それに過去の傷も癒えないまま黄瀬くんと付き合ったら、きっと失礼になるだろう。




「俺、女の子にフラれた事ないんっスけどね‥ま、告白するのは初めてっスけど。」


「だから僕の事は諦めて下さい」


「いーや、フラれたくらいじゃ俺はくじけないっスよ?」




手を取り、真っすぐな目で僕を見る。


それは黄瀬くんが時折見せる、本気のときの顔だった。




「黒子っちに恋人が居るって諦めていたんス。‥でも、別れたんスよね?」


「え‥‥どう、して‥」




誰にも言ってない。


付き合っていることも、別れたことも。


男同士なんてきっと気持ち悪いだけだろうから。




「好きなんスよ?見てればわかるっス。ずっとずっと‥黒子っちのことが好きで‥」


「‥僕は好きじゃありません。君とは普通の友達で居たいんです。
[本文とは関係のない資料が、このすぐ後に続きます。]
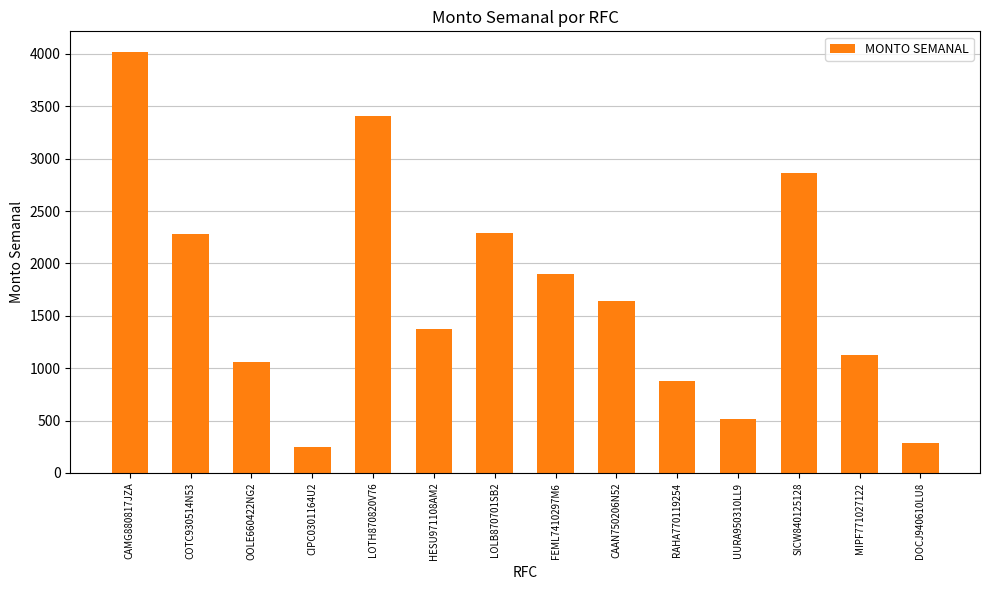

What is the label of the 10th bar from the left?

RAHA770119254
」


「絶対振り向かせるっス!‥黒子っち、覚悟するっスよ!」




そう言われたのが‥もう何ヶ月前の事だったか。



僕は黄瀬くんと付き合い始めた。


黄瀬くんは本当に僕の事を思ってくれて、大事にしてくれる。



こういうのを‥幸せ、って言うんでしょうか?




「ね、黒子っち‥」


「‥っ‥‥ん‥」




僕達はと言うと、キスくらいはする関係にまで発展していた。


しかし‥それ以上はやっぱり怖い。



僕の中でトラウマになっているのだ。